Theorem: Let $R$ be a Wedderburn ring, and let $\mathcal{S}$ be a representative set of the simple right $R-$modules. For each $S \in \mathcal{S}$, let $I_S$ be the sum of all those minimal right ideals of $R$ that are isomorphic to $S$. Then:
$|\mathcal{S}|$ is finite.
Each $I_S$ is a minimal (nonzero, two-sided) ideal of $R$.
$R$ is the direct sum of the ideals $I_S$.
Each ideal $I_S$ is a simple right artinian subring of $R.$
If $S,T \in \mathcal{S}$, with $S \not \cong T$, then $T I_S = 0$.
In particular, I have a question about the minimality argument of part (2).
We suppose that $I$ is an ideal of $R$ so that $I < I_S$. Since $I$ is proper, we can choose a minimal right ideal $J \leq I_S$ with $J \cong S$ and $J \not \subseteq I$. Then $J \cap I$ is a right ideal of $R$ properly contained in $J$, and hence $J \cap I = 0$. However, $JI \subseteq J \cap I$ since $I$ is a left ideal, so $JI = 0$.

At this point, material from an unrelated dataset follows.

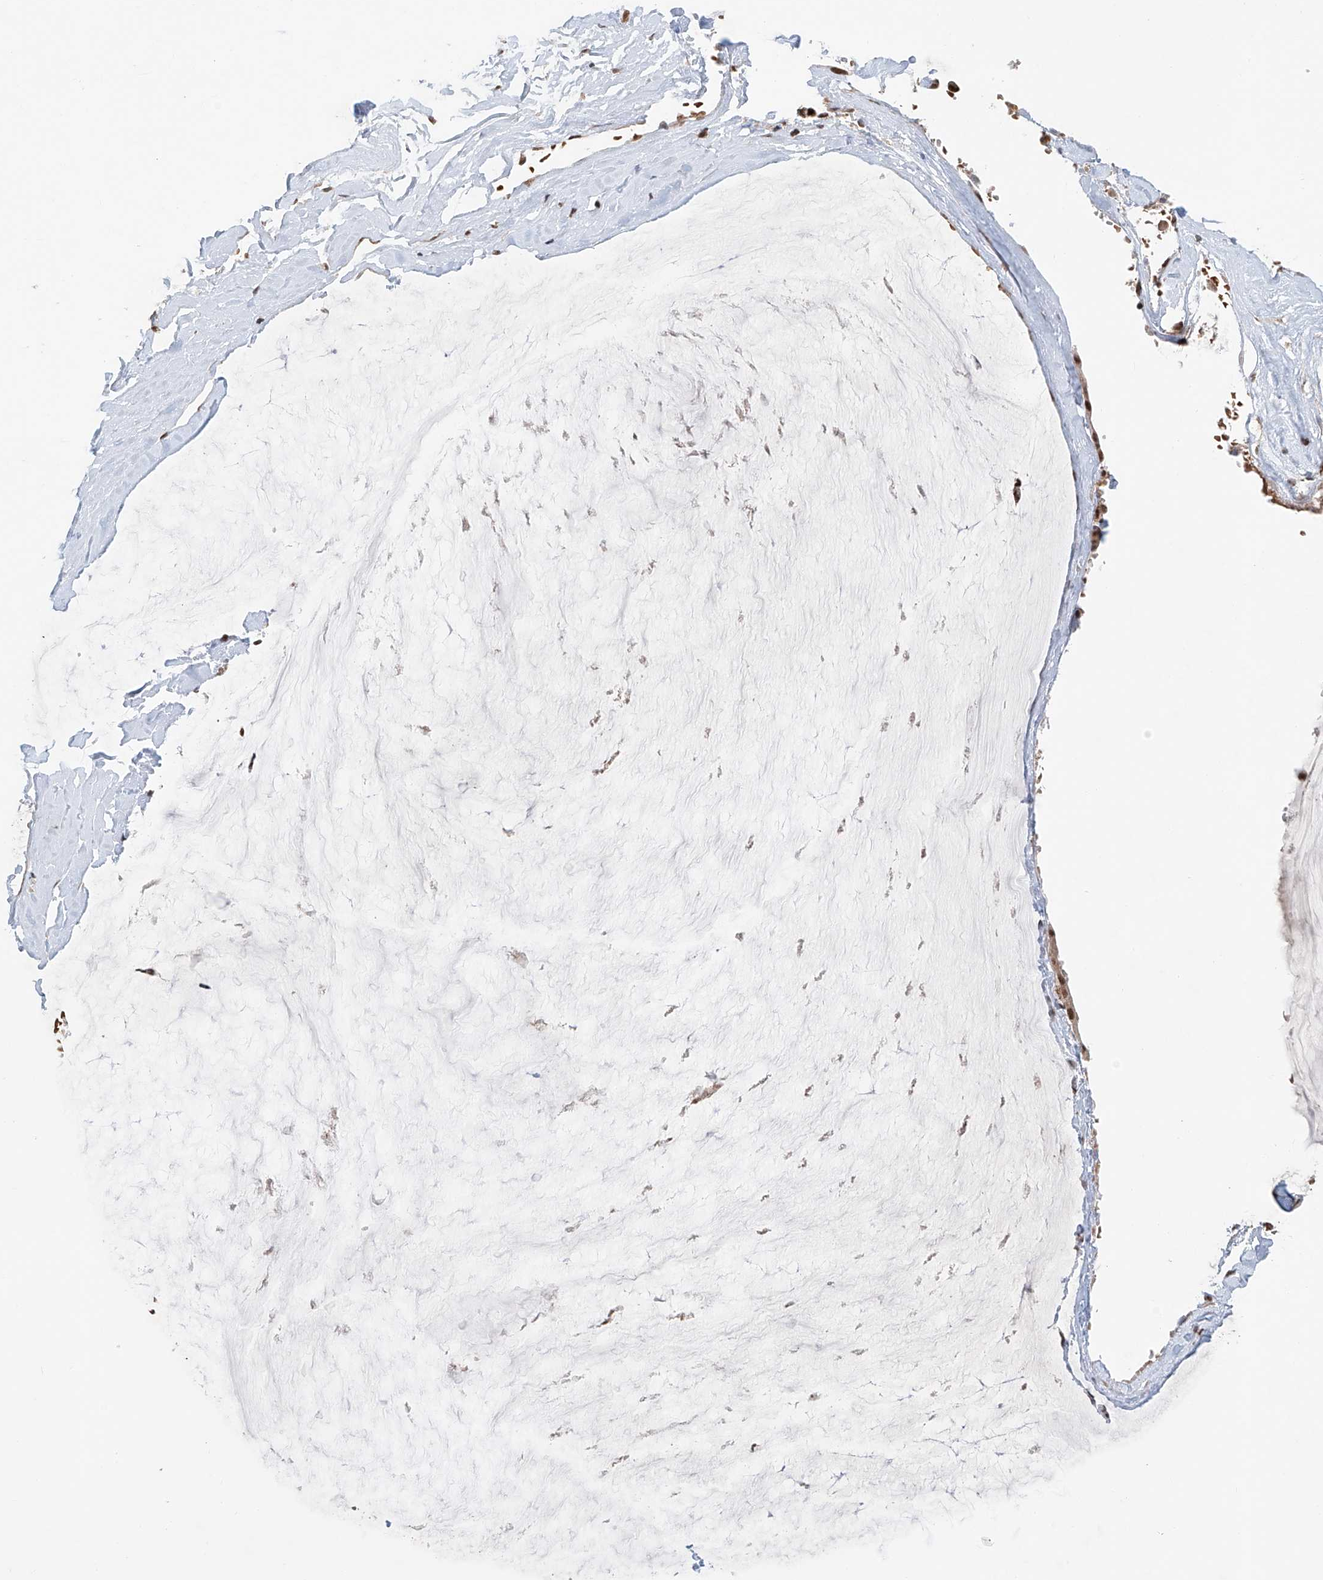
{"staining": {"intensity": "strong", "quantity": ">75%", "location": "cytoplasmic/membranous,nuclear"}, "tissue": "ovarian cancer", "cell_type": "Tumor cells", "image_type": "cancer", "snomed": [{"axis": "morphology", "description": "Cystadenocarcinoma, mucinous, NOS"}, {"axis": "topography", "description": "Ovary"}], "caption": "Immunohistochemical staining of human ovarian cancer demonstrates strong cytoplasmic/membranous and nuclear protein staining in about >75% of tumor cells.", "gene": "ZNF470", "patient": {"sex": "female", "age": 39}}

Al this is fine with me. Next Isaacs writes: It follows that $I_S I = 0$ since $I_S$ is a sum of modules isomorphic to $J$, and each is annihilated by I.
But we have only shown that one of the modules isomorphic to $J$ is annihilated by $I$. Why does it follow that all of them are annihilated by $I$?
My thoughts: If $J'$ is another minimal right module isomorphic to $J$, then $J J' \subseteq J$. If $J J' > 0$, then $J J' = J$ since $J$ is right simple. So if $I$ contains any right module isomorphic to $J$, then it contains all of them - from which the result would follow. I am not sure how to argue that $J J' > 0$, or even if it is true...
Am I looking in the right direction?
The answer was very simple: $J$ and $J'$ are by definition both isomorphic as $R$-modules, so naturally if $I$ annihilates one then it annihilates the other. From this it follows that $I_S I = 0$, so $R I = 0$, implying that $I = 0$.